Columbia Basin Bulletin - October 25, 2025

Hells Canyon White Sturgeon In Decline, Invasive Quagga Copper Treatment, More Salmon Milestones After Klamath River Dam Removal... and more

The population of white sturgeon from Hells Canyon Dam to Lower Granite Dam is in decline, with fewer juvenile sturgeon found in both the 101 miles of free-flowing river and 36 miles of reservoir water. That decline began when the lower Snake River dams were completed, according to information provided by the Idaho Department of Fish and Game at last week’s Northwest Power and Conservation Council meeting.
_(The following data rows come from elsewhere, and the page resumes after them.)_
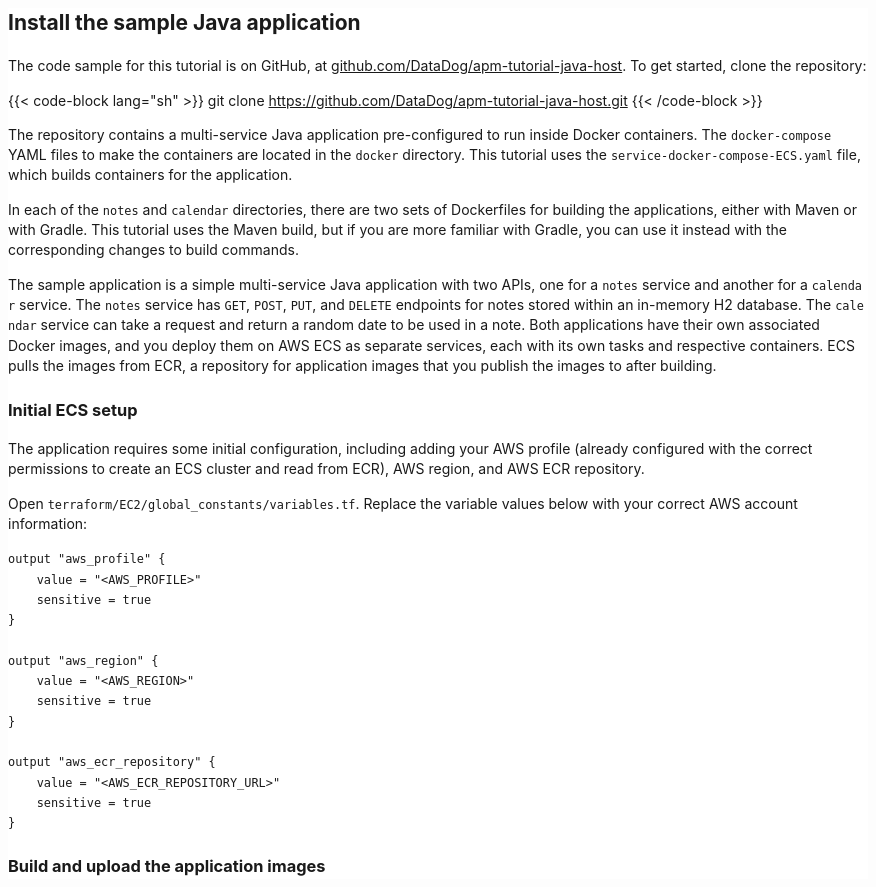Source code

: ## Install the sample Java application

The code sample for this tutorial is on GitHub, at [github.com/DataDog/apm-tutorial-java-host][9]. To get started, clone the repository:

{{< code-block lang="sh" >}}
git clone https://github.com/DataDog/apm-tutorial-java-host.git
{{< /code-block >}}

The repository contains a multi-service Java application pre-configured to run inside Docker containers. The `docker-compose` YAML files to make the containers are located in the `docker` directory. This tutorial uses the `service-docker-compose-ECS.yaml` file, which builds containers for the application. 

In each of the `notes` and `calendar` directories, there are two sets of Dockerfiles for building the applications, either with Maven or with Gradle. This tutorial uses the Maven build, but if you are more familiar with Gradle, you can use it instead with the corresponding changes to build commands.

The sample application is a simple multi-service Java application with two APIs, one for a `notes` service and another for a `calendar` service. The `notes` service has `GET`, `POST`, `PUT`, and `DELETE` endpoints for notes stored within an in-memory H2 database. The `calendar` service can take a request and return a random date to be used in a note. Both applications have their own associated Docker images, and you deploy them on AWS ECS as separate services, each with its own tasks and respective containers. ECS pulls the images from ECR, a repository for application images that you publish the images to after building.

### Initial ECS setup

The application requires some initial configuration, including adding your AWS profile (already configured with the correct permissions to create an ECS cluster and read from ECR), AWS region, and AWS ECR repository.

Open `terraform/EC2/global_constants/variables.tf`.  Replace the variable values below with your correct AWS account information:

```
output "aws_profile" {
    value = "<AWS_PROFILE>"
    sensitive = true
}

output "aws_region" {
    value = "<AWS_REGION>"
    sensitive = true
}

output "aws_ecr_repository" {
    value = "<AWS_ECR_REPOSITORY_URL>"
    sensitive = true
}
```

### Build and upload the application images


[1]: /tracing/guide/#enabling-tracing-tutorials
[2]: /tracing/trace_collection/dd_libraries/java/
[3]: /account_management/api-app-keys/
[4]: /tracing/trace_collection/compatibility/java/
[6]: /getting_started/site/
[8]: https://app.datadoghq.com/event/explorer
[7]: https://www.baeldung.com/java-instrumentation
[9]: https://github.com/DataDog/apm-tutorial-java-host
[10]: /getting_started/tagging/unified_service_tagging/
[11]: https://app.datadoghq.com/apm/traces
[12]: /tracing/trace_collection/custom_instrumentation/java/
[13]: /tracing/troubleshooting/tracer_debug_logs/#enable-debug-mode
[14]: /tracing/trace_collection/library_config/java/
[15]: /tracing/trace_pipeline/ingestion_mechanisms/?tab=java
[17]: https://docs.aws.amazon.com/AmazonECR/latest/userguide/getting-started-cli.html
[18]: https://github.com/DataDog/helm-charts/blob/main/charts/datadog/README.md#create-and-provide-a-secret-that-contains-your-datadog-api-and-app-keys
[20]: https://docs.aws.amazon.com/sdk-for-java/latest/developer-guide/credentials.html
For the third consecutive year, Idaho poisoned a section of the Snake River near Twin Falls to rid the river of dangerously invasive quagga mussels first found in 2023.

Salmon are making further progress in their return to the upper Klamath Basin, with fisheries biologists from ODFW and The Klamath Tribes celebrating a series of firsts as salmon reach areas where they have been absent for over a century.

Although no chum salmon have showed up yet at spawning grounds downstream of Bonneville Dam, fishery managers and dam operators agreed this week to a phased-in beginning for chum flows as a way to save Lake Roosevelt water for spring flow augmentation and to protect resident fish in the lake.

Washington Department of Fish and Wildlife fishery managers will hold two virtual town halls on coastal steelhead to review 2024-25 returns, present 2025-26 run forecasts, and summarize proposed fishing regulations.

In addition to continuing tribal commercial gillnetting upstream of Bonneville Dam that is currently targeting the fourth largest run of coho salmon in the last 10 years, tribes also received approval this week from the two-state Columbia River Compact for a little-known fishery that commercially removes from the John Day Dam pool non-native fish that prey on salmon and steelhead.